# My ignorance got me beat up!!!



## BigPuffer (Nov 4, 2017)

Sooo last week @selpo PMed me going let me help you out bro. I was like dang, what a nice guy. Told him I mostly smoke budget sticks but I'm looking for an Oliva V or something bold and chocolaty. Dude says no prob.

The funny thing was knew of him as I've seen him post around but his name really stood out to me for some reason and I couldn't remember why...then like 2 days later I'm like wait isn't he the one whose beating up, mugging and shaking down the brothers around here really hard?!?! :vs_whistle::vs_whistle:

Welppp, too late.
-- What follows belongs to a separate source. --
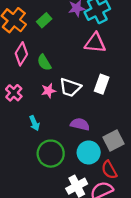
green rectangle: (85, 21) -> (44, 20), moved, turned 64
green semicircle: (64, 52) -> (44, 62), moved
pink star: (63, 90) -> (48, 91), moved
Dude had my info and came looking to give me a beat down and he did. He forgot about the budget part and held nothing back. He hit me pretty hard with these fine sticks. He hit me so hard my taste buds will prob never be the same again. Thanks bro!


----------



## Kidvegas (Oct 17, 2016)

Sweet Hit!


Sent from my Recliner


----------



## Sophie0503 (Jan 20, 2018)

I’ve talked to him a time or two, seems like he’s s real good feller


----------



## UBC03 (Nov 18, 2015)

Another great hit

Sent from my SM-G925V using Tapatalk


----------



## Matfam1 (Oct 13, 2017)

The severity of the beatings...


Sent from my iPad using Tapatalk


----------



## selpo (Nov 4, 2015)

Hope you like them @BigPuffer- Enjoy!


----------



## WNYTony (Feb 12, 2014)

Another pack of great cigars ! Nice hit @selpo


----------



## CloakedInSmoke (Sep 14, 2016)

Yup, just great cigars. 

Sent from my Moto G (5) Plus using Tapatalk


----------



## poppajon75 (Apr 10, 2016)

That's a great selection there!


----------



## Ranger0282 (Mar 12, 2016)

@selpo can dang well knock a man DOWN !! That is a NICE hit !!


----------



## JDom58 (Jul 27, 2015)

Nice selection, you will enjoy those. Well done @selpo


----------



## Alrightdriver (May 2, 2017)

Fantastic selection!!

Sent from my SM-S727VL using Tapatalk


----------



## protekk (Oct 18, 2010)

Selpo is on a tear......all over the place!


----------



## Piper (Nov 30, 2008)

Nice hit. Enjoy.


----------



## Matt_21 (May 15, 2014)

Some good bombs going off around here. 
Great hit!


----------



## LeatherNeck (Feb 8, 2017)

Yep, I've recently felt his wrath as well...and I gotta say, it's a feel good hurt. LMAO 
Enjoy it!


----------